I just watched an interesting TED talk on "The Illusion of Consciousness". He basically discusses optical illusions, and how our brain fills in detail without us realizing it.
As a commentary on the talk itself, I think that using optical illusions is interesting in order to study consciousness, but the speaker didn't really make any solid argument that consciousness is an illusion; rather, he simply seemed to say that our eyes interpolate detail for interpretation.
But that's not the focus of this post.
As an image analysis engineer, I have a different commentary. What's really important is the challenge that our brains' interpretation of our eyes' data presents for image analysis engineers.
This is a screenshot from the talk:
Our brain somehow knows that these pixels represent a face, and a specific, well known face at that. But try training a computer to recognize that. It only contains maybe a few hundred grey values in a specific order. We organize that information in our brain to interpret it as a face at a given angle, rotate it mentally, and perform a content based image retrieval from a database in our heads of known faces.
Understanding how we interpret our eyes' data will be instrumental in taking image analysis technology to the next level.
This is why image analysis hasn't replaced human observers quite yet. A pathologist looking at a cell slide can immediately interpret that slide as tumor or non-tumor. We are trying to train computers to follow the steps the pathologist mentally performs. But the pathologist doesn't necessarily know how he interprets the image, which frustrates us engineers who need to train a computer to replicate those precise steps.
When we look at an MRI brain scan, we can interpret it as a single object.
We can even know that the edges represent the same concepts at different parts of the image.
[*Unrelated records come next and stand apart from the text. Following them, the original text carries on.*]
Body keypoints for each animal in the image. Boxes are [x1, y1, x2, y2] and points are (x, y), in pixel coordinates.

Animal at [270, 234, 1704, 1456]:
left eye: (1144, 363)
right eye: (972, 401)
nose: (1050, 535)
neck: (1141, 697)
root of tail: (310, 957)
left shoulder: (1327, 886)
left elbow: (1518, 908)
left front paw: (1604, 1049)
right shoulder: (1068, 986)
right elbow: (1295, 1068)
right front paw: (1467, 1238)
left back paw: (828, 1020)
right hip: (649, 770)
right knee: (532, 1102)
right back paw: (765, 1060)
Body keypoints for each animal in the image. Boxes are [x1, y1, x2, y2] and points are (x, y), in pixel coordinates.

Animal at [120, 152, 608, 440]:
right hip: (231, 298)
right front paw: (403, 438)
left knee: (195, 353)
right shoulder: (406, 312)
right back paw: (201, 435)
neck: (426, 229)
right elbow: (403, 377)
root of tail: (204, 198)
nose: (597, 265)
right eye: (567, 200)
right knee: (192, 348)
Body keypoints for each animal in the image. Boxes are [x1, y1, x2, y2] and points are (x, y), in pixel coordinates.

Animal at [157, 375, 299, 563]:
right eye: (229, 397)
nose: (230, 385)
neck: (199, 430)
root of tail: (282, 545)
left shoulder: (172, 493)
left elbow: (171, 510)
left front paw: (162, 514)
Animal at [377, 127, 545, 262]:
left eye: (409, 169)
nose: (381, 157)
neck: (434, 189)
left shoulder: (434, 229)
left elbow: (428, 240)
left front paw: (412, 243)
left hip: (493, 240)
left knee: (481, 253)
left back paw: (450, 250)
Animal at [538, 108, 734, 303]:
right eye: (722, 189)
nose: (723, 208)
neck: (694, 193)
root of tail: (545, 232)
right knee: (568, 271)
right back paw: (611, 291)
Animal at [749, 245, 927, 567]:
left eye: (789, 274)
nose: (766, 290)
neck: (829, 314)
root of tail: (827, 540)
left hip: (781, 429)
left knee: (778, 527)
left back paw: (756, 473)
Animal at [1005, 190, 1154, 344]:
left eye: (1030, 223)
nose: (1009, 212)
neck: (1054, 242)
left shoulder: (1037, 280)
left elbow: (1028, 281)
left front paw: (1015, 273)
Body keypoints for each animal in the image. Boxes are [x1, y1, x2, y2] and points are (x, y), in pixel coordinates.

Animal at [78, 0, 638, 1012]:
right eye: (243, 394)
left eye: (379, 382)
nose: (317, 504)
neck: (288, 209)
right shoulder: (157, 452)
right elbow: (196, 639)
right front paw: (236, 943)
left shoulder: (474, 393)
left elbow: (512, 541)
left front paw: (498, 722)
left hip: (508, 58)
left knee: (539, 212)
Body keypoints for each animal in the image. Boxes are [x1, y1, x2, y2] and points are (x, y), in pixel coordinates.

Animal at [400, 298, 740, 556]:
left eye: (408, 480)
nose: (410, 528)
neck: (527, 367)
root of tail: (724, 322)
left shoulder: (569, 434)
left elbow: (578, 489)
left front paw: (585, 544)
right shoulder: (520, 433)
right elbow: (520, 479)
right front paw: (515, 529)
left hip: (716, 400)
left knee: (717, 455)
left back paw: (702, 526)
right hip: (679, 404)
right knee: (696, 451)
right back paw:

However, different spots on those borders have very different shades of grey. Our brains know they represent the same type of object, but computers are not so good at that yet.
That's just one example of how computers are trying to catch up to our brains.
Not to say that there aren't clever methods such as sophisticated edge detection algorithms, intensity normalization, curvature flow algorithms, etc. (both proprietary algorithms in companies' R&D departments as well as in public academic literature). But a lot of image analysis research has to do with teaching computers to do things which our brains already do so naturally, and quickly.
And more importantly, these tools are simply trying to replicate specific steps our brains take, whereas the actual order of which steps to take, and how analyzing an image with those specific steps, will result in a proper interpretation. In that area, very little research even comes close to learning the proper steps. The closest we've come to that is Deep Learning, but interestingly enough, the most creative thing that our most talented engineers at Google could come up with, is to try to replicate our existing biological neurons. At its essence, Deep Learning is still just another way we are trying to copy nature.
Computer vision is an area of active research and will be for many years to come; it's something to which I have dedicated my career. But perhaps if we understood ourselves and how our minds work a bit better, it would pave the way for exciting new tools which could be used to better thwart terrorism or heal the sick (the most typical use of image analysis technology).